When I looked at this problem I didn't think it seemed all that hard until I actually tried it. The problem is this:
Given the rectangular vertices $O(0, 0, 0), P(-1, 2, -3), Q(-2, 3, -4), R(0, 0, 1)$, find the area of the triangle formed.
So since I am given 4 points, I know this is a parallelepiped of some sort. The formula for the Area of a parallelogram is $A = | b \times c |$ so that means the Area of the triangle would be $A = |b \times c| / 2$ since triangle is one-half base(height).
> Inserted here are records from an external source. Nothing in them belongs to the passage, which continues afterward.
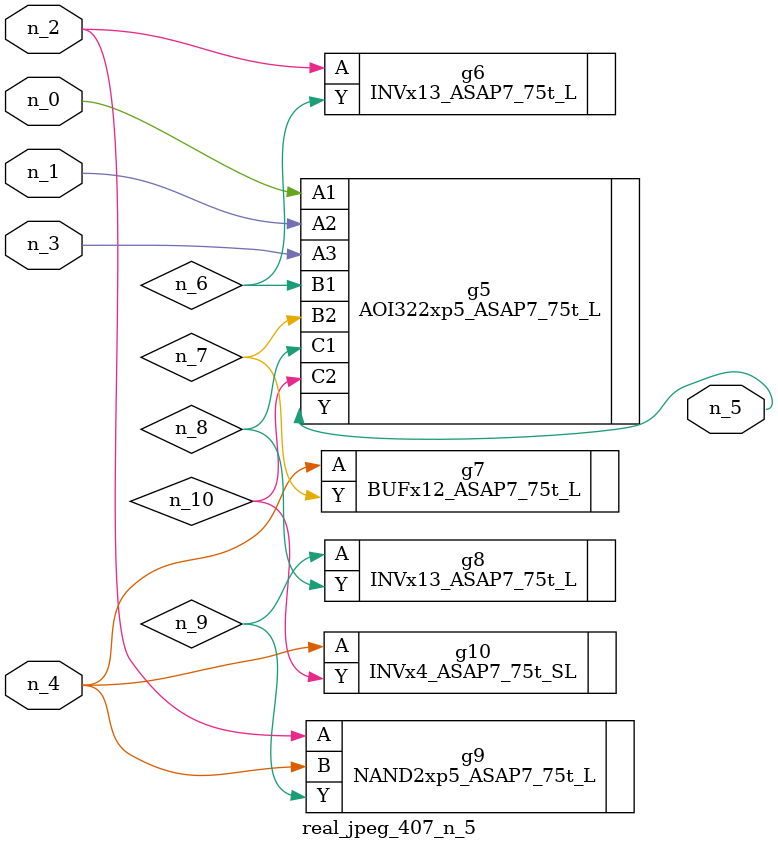
<source format=v>
module real_jpeg_407_n_5 (n_4, n_0, n_1, n_2, n_3, n_5);

input n_4;
input n_0;
input n_1;
input n_2;
input n_3;

output n_5;

wire n_8;
wire n_6;
wire n_7;
wire n_10;
wire n_9;

AOI322xp5_ASAP7_75t_L g5 ( 
.A1(n_0),
.A2(n_1),
.A3(n_3),
.B1(n_6),
.B2(n_7),
.C1(n_8),
.C2(n_10),
.Y(n_5)
);

INVx13_ASAP7_75t_L g6 ( 
.A(n_2),
.Y(n_6)
);

NAND2xp5_ASAP7_75t_L g9 ( 
.A(n_2),
.B(n_4),
.Y(n_9)
);

BUFx12_ASAP7_75t_L g7 ( 
.A(n_4),
.Y(n_7)
);

INVx4_ASAP7_75t_SL g10 ( 
.A(n_4),
.Y(n_10)
);

INVx13_ASAP7_75t_L g8 ( 
.A(n_9),
.Y(n_8)
);


endmodule
</source>
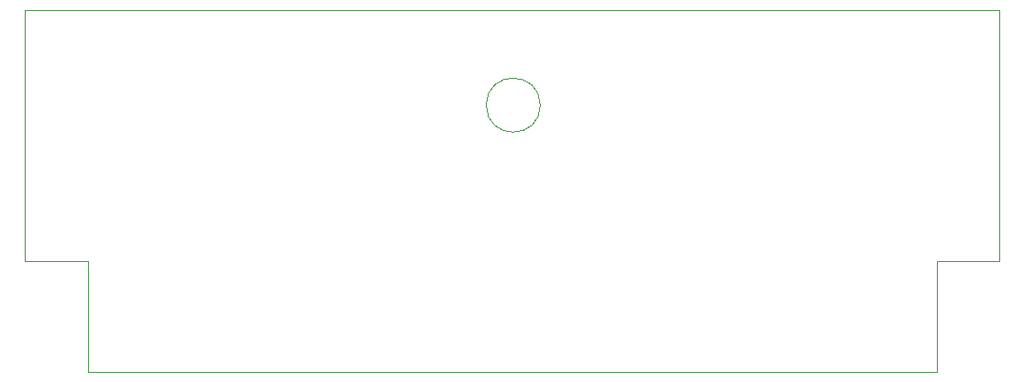
<source format=gbr>
%TF.GenerationSoftware,KiCad,Pcbnew,7.0.6*%
%TF.CreationDate,2023-08-28T12:52:08+01:00*%
%TF.ProjectId,FamiCartFlex,46616d69-4361-4727-9446-6c65782e6b69,rev?*%
%TF.SameCoordinates,Original*%
%TF.FileFunction,Profile,NP*%
%FSLAX46Y46*%
G04 Gerber Fmt 4.6, Leading zero omitted, Abs format (unit mm)*
G04 Created by KiCad (PCBNEW 7.0.6) date 2023-08-28 12:52:08*
%MOMM*%
%LPD*%
G01*
G04 APERTURE LIST*
%TA.AperFunction,Profile*%
%ADD10C,0.100000*%
%TD*%
G04 APERTURE END LIST*
D10*
X77600000Y-66700000D02*
G75*
G03*
X77600000Y-66700000I-2500000J0D01*
G01*
X120000000Y-57900000D02*
X120000000Y-81100000D01*
X30000000Y-57900000D02*
X30000000Y-81100000D01*
X114200000Y-91400000D02*
X35800000Y-91400000D01*
X114200000Y-81100000D02*
X114200000Y-91400000D01*
X120000000Y-81100000D02*
X114200000Y-81100000D01*
X120000000Y-57900000D02*
X109000000Y-57900000D01*
X30000000Y-57900000D02*
X41000000Y-57900000D01*
X35800000Y-81100000D02*
X30000000Y-81100000D01*
X35800000Y-91400000D02*
X35800000Y-81100000D01*
X41000000Y-57900000D02*
X109000000Y-57900000D01*
M02*

</source>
So I know I need vectors in order to use these formulas so I get these vectors by subtracting two points. So $\overrightarrow{OP} = \langle -1-0, 2-0, -3-0 \rangle = \langle -1, 2, -3\rangle$. Likewise, $\overrightarrow{OQ} = \langle -2, 3, -4 \rangle$ and $\overrightarrow{OR} = \langle 0, 0, 1 \rangle$
Let's set $\mathbf{b} = \overrightarrow{OQ}$ and $\mathbf{c} = \overrightarrow{OR}$. Then we must find $|\mathbf{b} \times \mathbf{c}|$ and then times that by half to get the area of the triangle.
$\langle -2, 3, -4 \rangle \times \langle 0, 0, 1 \rangle = (3-0)i-(-2-0)j+(0-0)k = 3i+2j$
$|3i+2j|/2 = \sqrt{9+4}/2 = \sqrt{13}/2$
I did the cross product by hand and after multiplying by 1/2 I got the answer to be $\sqrt{13}/2$ but when I look at the answer key, the answer the professor wrote was $\sqrt{14}/2$.
I am wondering why I am 1 digit off in that upper radical. Can anyone help explain why I am getting 1 off, or maybe there is a mistake on the answer sheet? Thanks.